Sie sind hier

Abo

Yukon

Feststimmung unter 
der Mitternachtssonne

Vor einer Woche war der längste Tag des Jahres: «Summer Solstice» wird im Yukon gross mit Festivals und Parties gefeiert. Ausser an den Veranstaltungen der First Nations fliesst dann auch der Alkohol reichlich.

Stolz auf ihr kulturelles Erbe: Angela (vorne links) und Isabelle (rechts) von der Taku Kwaan-Tanzgruppe am Festival in Haines Junction. Bild: ZVG/Krista Prochazka
  • Dossier

Christine Mäder

Kaum zu glauben, dass die Tage jetzt schon wieder kürzer werden, erfreuen wir uns doch gegenwärtig im Yukon mit Helligkeit fast rund um die Uhr. Hier in Whitehorse sind wir auf Breitengrad 60,7, also etwas nördlich von Helsinki. Am 21. Juni erfolgte der Sonnenuntergang «schon» um 23.36 Uhr, während im ähnlich wie Reykjavik auf dem 64. Breitengrad gelegene Dawson City die Sonne um 0.51 Uhr unterging.
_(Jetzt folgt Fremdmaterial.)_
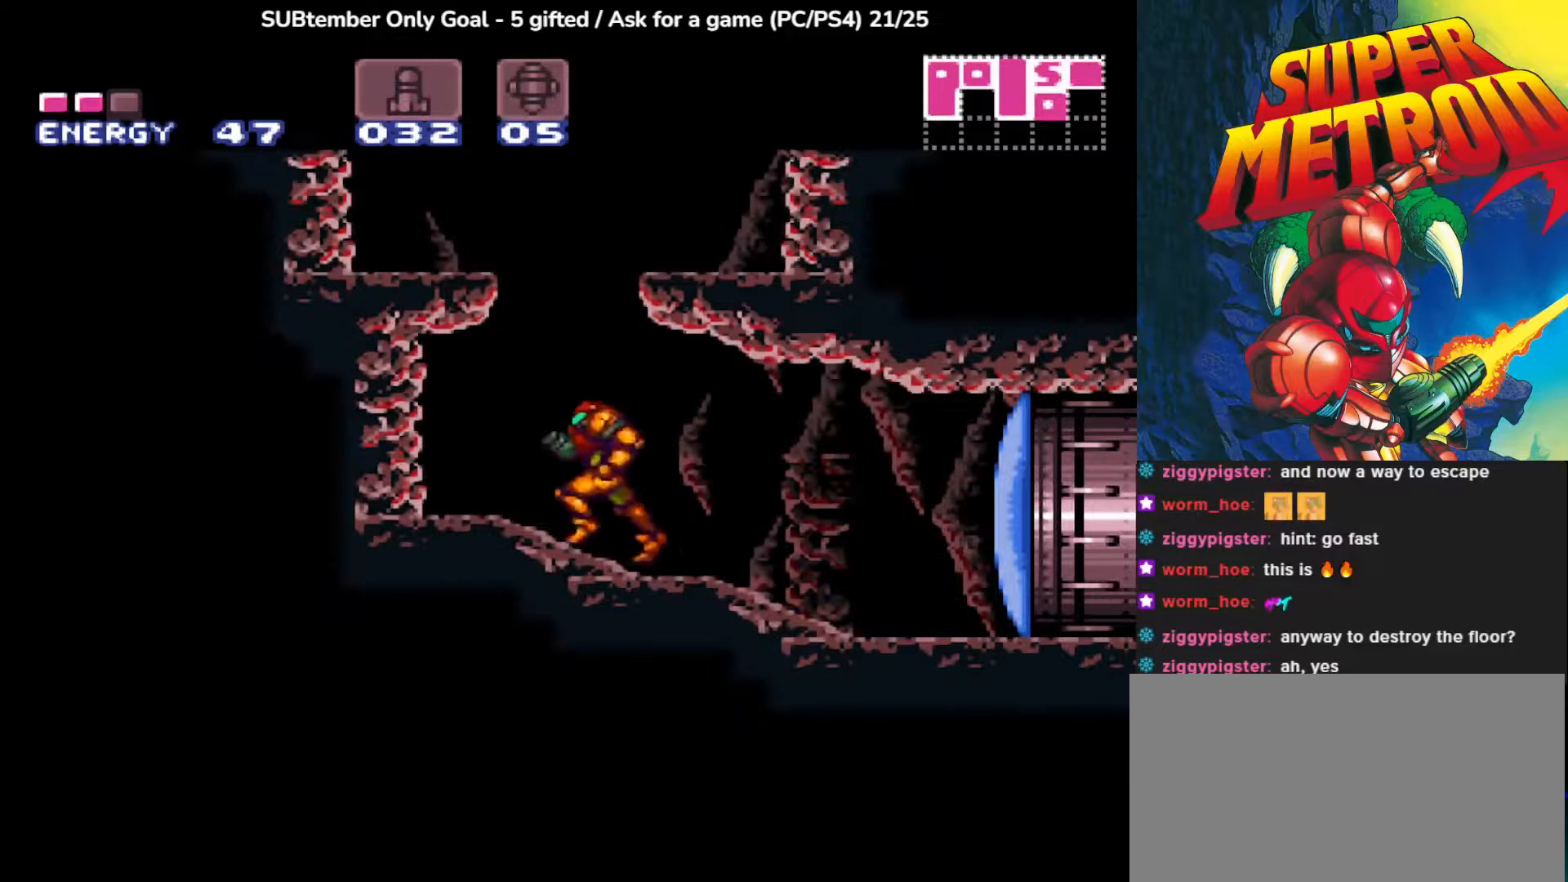
{"buttons": ["DPAD_RIGHT"], "left_stick": "center", "events": [[67, "CROSS", "down"], [150, "DPAD_LEFT", "up"], [433, "DPAD_RIGHT", "down"], [483, "CROSS", "up"]]}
Sommer ist gleichbedeutend mit Festivalzeit im Yukon. Den Auftakt machte am zweiten Juni-Wochenende in der 950-Seelen-Gemeinde Haines Junction das kleine, aber feine Kluane Mountain Bluegrass Festival, das beinahe einem zu dieser Zeit in der Nähe wütenden grossen Waldbrand zum Opfer gefallen wäre. Glücklicherweise kriegten die Feuerbekämpfer rechtzeitig die Oberhand, und das Festival ging erfolgreich über die Bühne. Am darauffolgenden Wochenende fand im selben Ort das grosse Dákų Nän Ts’èddhyèt Tanz-Festival (was ungefähr mit «unser Haus weckt das Land auf» übersetzt werden kann) statt: Trommel- und Tanzgruppen verschiedener einheimischer First Nations sowie Gast-Performer von Saskatchewan und den USA zeigten auf, wie blendend Tradition mit Moderne verbunden werden kann. Besonderes Schwergewicht wird auf Nachwuchsförderung gelegt, und die jungen First Nations-Tänzerinnen und -Tänzer wussten mit ihrem Können sehr zu beeindrucken.

 

Das indianische Erbe feiern

Der 21. Juni ist nicht nur Sommersonnenwende, sondern seit 2017 auch ein offizieller Feiertag im Yukon: der «National Indigenous Peoples Day» soll in absehbarer Zeit kanadaweit zu einem gesetzlichen Feiertag verankert werden – aber das kann je nach siegreicher Partei in den diesjährigen Wahlen wieder schubladisiert werden. Leider spielte das Wetter nicht so ganz mit, und das vom Aboriginal Peoples Television Network landesweit live übertragene Openair-Konzert in Whitehorse mit der kanadischen Country-Sängerin Terri Clark als Headliner begann mit zweistündiger Verspätung, als der Himmel seine Schleusen endlich dichtmachte. Doch die unentmutigt aufgekreuzten Yukoner bewiesen im strömenden Regen, dass sie wasserdicht sind.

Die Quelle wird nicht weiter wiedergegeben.